Напиток оказывается совсем не компотиком, обжигая горло и стекая по пищеводу горячей струйкой, замешиваясь в кровь и туманя уставший за учебную неделю мозг. Недосып перед зачётами даёт о себе знать, погружая в расслабленную эйфорию и делая ближе ещё на шаг к решению сдаться на волю победителя. В пьяной прострации не замечаю, как в моей руке сменяется пустой бокал на полный, а рука парня сползает с талии на бедро, поглаживая круговыми спиралями попку. При каждой белой вспышке черты лица Паши становятся острее, а похоть в глазах пробирает до костей.
- Потанцуем, Никусь.
Он не спрашивает, а скорее утверждает и тянет меня безвольной куклой в противоположный конец зала, скрываясь от взглядов Макса и друзей. В эту часть не доходят истерические вспышки, погружая нас в темноту, и только блеск радужки и руки на спине подтверждают, что он рядом. Плавные покачивания, диссонирующие с общим тактом, расслабляют ещё больше и толкают меня коснуться его губ. Кажется, я готова двигаться дальше, не думая о последствиях и возможных сожалениях завтра.

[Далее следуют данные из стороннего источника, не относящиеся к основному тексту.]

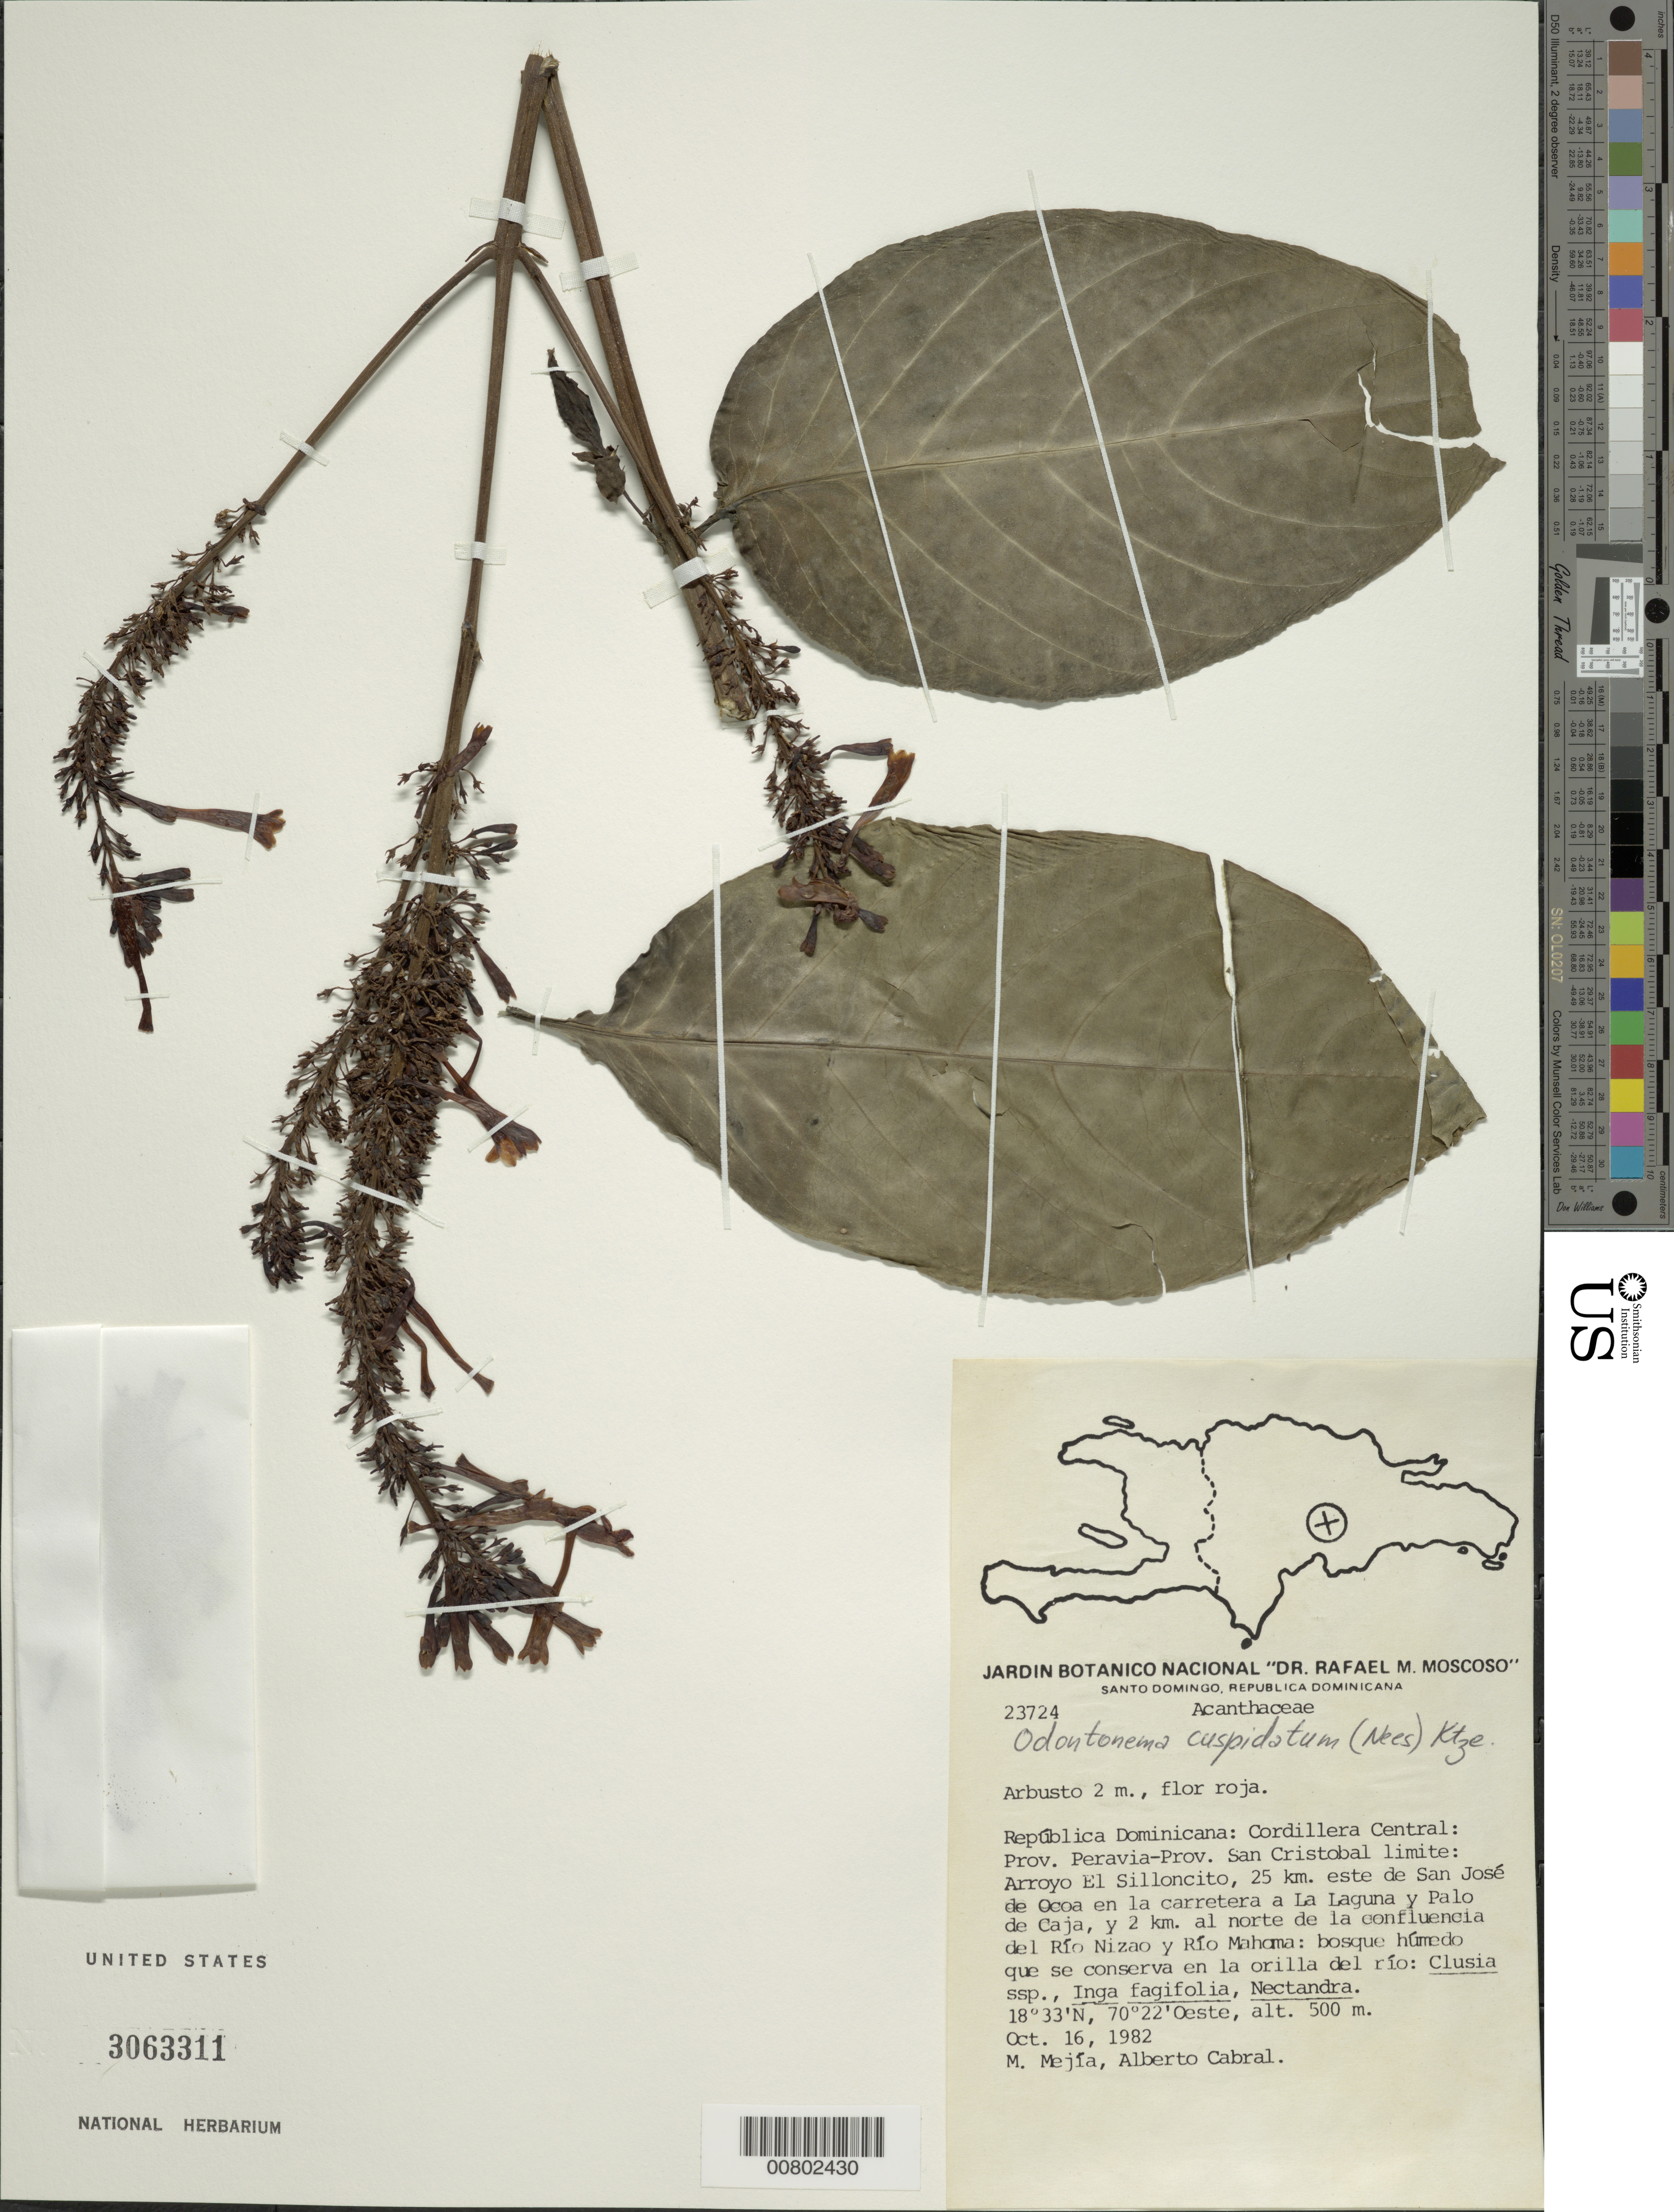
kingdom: Plantae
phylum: Tracheophyta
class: Magnoliopsida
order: Lamiales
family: Acanthaceae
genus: Odontonema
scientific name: Odontonema cuspidatum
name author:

Паша чувствует мой настрой, углубляя поцелуй и притягивая к себе ближе, не оставляя ни миллиметра между нашими телами. Его руки жадно шарят по телу, сжимая ягодицы и вдавливая в своё возбуждение, стоящее колом в штанах.
- Подари мне себя, Ника, - шепчет, отрываясь от губ и вырисовывая языком узоры на шее.
Вяло киваю, расплывчато соображая - на что дала согласие, и чувствую резкий рывок, отрывающий от пола и насаживающий к себе на торс. Вынужденно обхватываю руками шею и сплетаю ноги за его спиной, стремясь уменьшить качку и удержать внутри лишний коктейль. Из духоты вырываемся на воздух, который ледяными иголками впивается в незащищённую спину.
- Потерпи, Ник. Машина рядом.
Пиликанье сигнализации, остывший салон, отрезвляющий холод сидения под попой, хлопок двери, и шум разгоняющегося движка. Я, как в тумане, непонимающе кручу головой и щурюсь, настраивая резкость. Машина съезжает с освещённой проезжей части, проникает в тёмный двор и, проехав несколько подъездов, упирается в глухой загон, служащий когда-то местом для контейнеров.
Громко щёлкает ручник, печка набирает обороты, какой-то медляк льётся из динамиков. Паша перелезает ко мне назад и впивается в губы, дёргая пальцами пуговицу на джинсах. Прислушиваюсь к себе, стараясь понять свои ощущения. Смелость от выпитого льёт через край, плавя жаром и смешиваясь со страхом, вымораживающим изнутри. Мне хорошо до кружащихся в темпе вальса самолётиков, и одновременно плохо до тошноты, усиливающейся с увеличением скорости головокружения.
Оголённую грудь обдаёт прохладой, сжимающиеся на ней пальцы выбрасывают меня туда, в июньское утро, где другие пальцы игрались с соском. Делаю глубокий вдох, сдерживая себя от желания отстраниться, и твержу про себя, словно мантру: «это лечение… это лечение от него». Паша больше не сдерживается, добравшись до вожделенного десерта, сминает грудь, рычит и проникает рукой в трусики, раздвигая складочки и стремительно продвигаясь к цели. И вот тут накрывает, что это перебор. Не готова я делать такой большой шаг, похожий больше на стометровку, пробегающую на время.
- Паш.. Паш.. Прости… Я не готова… У меня ещё никого не было…
Вцепляюсь в его руку и вызволяю её из трусов, одновременно отодвигаясь и упираясь спиной в дверь. Становится тошно, как будто я изменила Дамиру, и меня начинает пробивать дрожь. Затуманенный взгляд Павла тяжелеет, губы растягиваются в оскал. Тусклое освещение от приборной панели искажает черты лица, проявляя что-то звериное. Шумное дыхание, переходящее в хрип еле сдерживаемого мужского желания.